> [TASK BRIEF]: Tally the lines in the rows below that contain the string "runs", treating uppercase and lowercase as different. Give only the number.

> [EXERCISE DATA]:
========

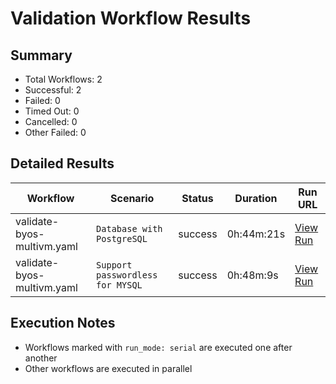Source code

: # Validation Workflow Results

## Summary
- Total Workflows: 2
- Successful: 2
- Failed: 0
- Timed Out: 0
- Cancelled: 0
- Other Failed: 0

## Detailed Results

| Workflow | Scenario | Status | Duration | Run URL |
|----------|----------|---------|-----------|----------|
| validate-byos-multivm.yaml | `Database with PostgreSQL` | success | 0h:44m:21s | [View Run](https://github.com/azure-javaee/rhel-jboss-templates/actions/runs/16879974295) |
| validate-byos-multivm.yaml | `Support passwordless for MYSQL` | success | 0h:48m:9s | [View Run](https://github.com/azure-javaee/rhel-jboss-templates/actions/runs/16881048095) |


## Execution Notes
- Workflows marked with `run_mode: serial` are executed one after another
- Other workflows are executed in parallel
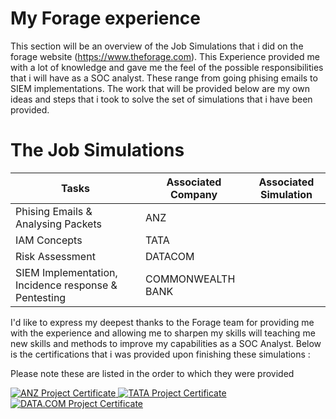 # My Forage experience
This section will be an overview of the Job Simulations that i did on the forage website (https://www.theforage.com). This Experience provided me with a lot of knowledge and gave me the feel of the possible responsibilities that i will have as a SOC analyst. These range from going phising emails to SIEM implementations. The work that will be provided below are my own ideas and steps that i took to solve the set of simulations that i have been provided.

# The Job Simulations
| Tasks                                         | Associated Company         | Associated Simulation |
|-----------------------------------------------|----------------------------|--------------------|
| Phising Emails & Analysing Packets            | ANZ                        |                    |
| IAM Concepts                                  | TATA                       |                    |
| Risk Assessment                               | DATACOM                    |                    |
| SIEM Implementation, Incidence response & Pentesting | COMMONWEALTH BANK   |                    |

I'd like to express my deepest thanks to the Forage team for providing me with the experience and allowing me to sharpen my skills will teaching me new skills and methods to improve my capabilities as a SOC Analyst.
Below is the certifications that i was provided upon finishing these simulations :

Please note these are listed in the order to which they were provided

<div>
<a href="https://forage-uploads-prod.s3.amazonaws.com/completion-certificates/AKkAyEwWc8wjPxx9n/Hf4QMESoFeQwXPsiH_AKkAyEwWc8wjPxx9n_mvw8oKQbrDajKM8Sh_1751703320907_completion_certificate.pdf" target="_blank">
  <img src="https://img.shields.io/badge/-ANZ-0066CC?&style=for-the-badge" alt="ANZ Project Certificate" />
</a>
  <a href="https://forage-uploads-prod.s3.amazonaws.com/completion-certificates/ifobHAoMjQs9s6bKS/gmf3ypEXBj2wvfQWC_ifobHAoMjQs9s6bKS_mvw8oKQbrDajKM8Sh_1751729226874_completion_certificate.pdf" target="_blank">
  <img src="https://img.shields.io/badge/-TATA-003366?&style=for-the-badge" alt="TATA Project Certificate" />
</a>
  <a href="https://forage-uploads-prod.s3.amazonaws.com/completion-certificates/gCW7Xki5Y3vNpBmnn/yTszJTvkHFBH6zAn3_gCW7Xki5Y3vNpBmnn_mvw8oKQbrDajKM8Sh_1751918583932_completion_certificate.pdf" target="_blank">
  <img src="https://img.shields.io/badge/-DATA.COM-4285F4?&style=for-the-badge" alt="DATA.COM Project Certificate" />
</a>
</div>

========

> [RESPONSE BELOW]: 2